See, on Friday I was put through an unofficial sort of test. I was given an unclear task with a specific result. Unfortunately I didn't really understand what I was supposed to do until nearly 430pm. Then I spent the next hour on the phone with an idiot.
Seriously.
I didn't know it was possible for someone that stupid to be a project manager. Here's some advice to future business owners that deal in construction. Don't lien a project unless you're absolutely sure that they owe you money. Then, when the lowly coordinator calls you and wants to go through the account, know enough about it to talk intelligently about the project to her. And you absolutely must not treat her like an idiot because she is a lowly coordinator (or female).
I hate being called Hon.
Then don't proceed to spend another day insisting that you're owed money that will be covered by the excess remaining in the contract. Don't be a greedy bastard. Don't insinuate that the lowly coordinator's boss is dishonest. Don't threaten to hold your lien unless you talk to the project manager.
If you really want your money, know your numbers.
The upside of this story is that my supervisor (the project manager) thanked me for the work I did on Friday. I spent the weekend in a funk feeling like I failed him--which drives me absolutely bonkers. If it weren't for
eillwony, who is probably the best pseudo-sister I'll ever have, and
zantastic, who is definitely the best brother I'll ever have, I might have seriously considered quitting.
It is people like them and my religious faith that really hold my life together. They are the straps that hold me in place on this nasty rollar coaster I call life. Even though today was hard, I was able to shoulder it and I know that I'll be able to do the same tomorrow.
Of course, tomorrow should be easier--my supervisor is going to be out of the office.

§ **ENTRIES SUPPLIED**:
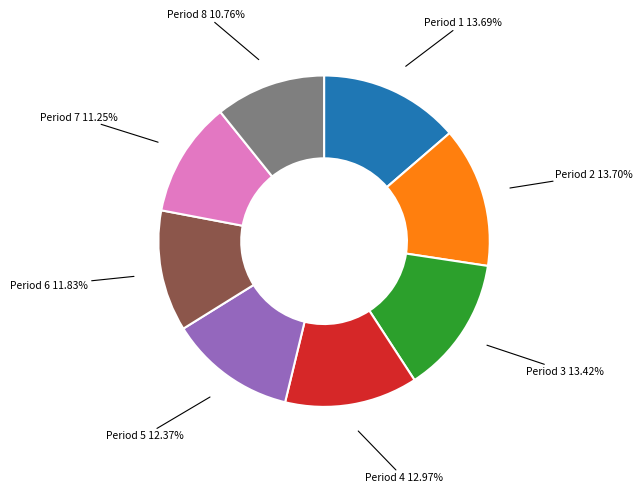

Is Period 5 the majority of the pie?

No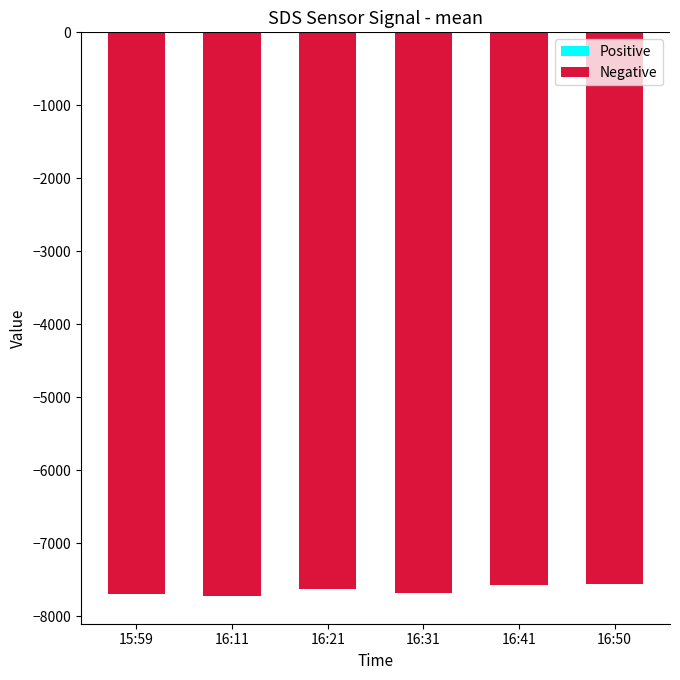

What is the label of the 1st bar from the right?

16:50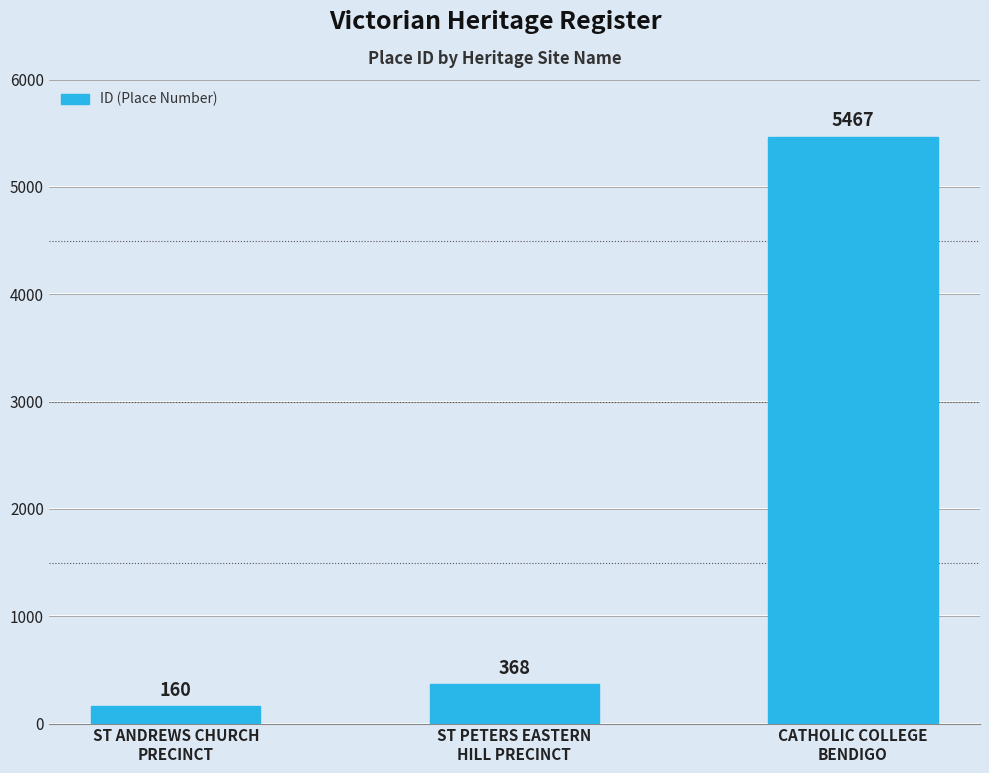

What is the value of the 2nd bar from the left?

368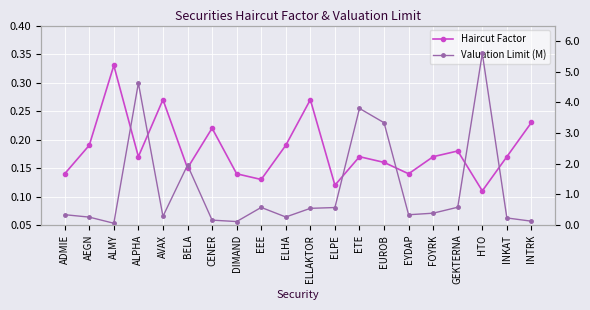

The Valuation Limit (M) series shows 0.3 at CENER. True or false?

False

§ **WHAT IS EXPECTED**: Reproduce word for word the stretch of the post about the contractor's lien from "Then don't proceed" through "seriously considered quitting.".

§ **YOUR RESPONSE**:
Then don't proceed to spend another day insisting that you're owed money that will be covered by the excess remaining in the contract. Don't be a greedy bastard. Don't insinuate that the lowly coordinator's boss is dishonest. Don't threaten to hold your lien unless you talk to the project manager.
If you really want your money, know your numbers.
The upside of this story is that my supervisor (the project manager) thanked me for the work I did on Friday. I spent the weekend in a funk feeling like I failed him--which drives me absolutely bonkers. If it weren't for
eillwony, who is probably the best pseudo-sister I'll ever have, and
zantastic, who is definitely the best brother I'll ever have, I might have seriously considered quitting.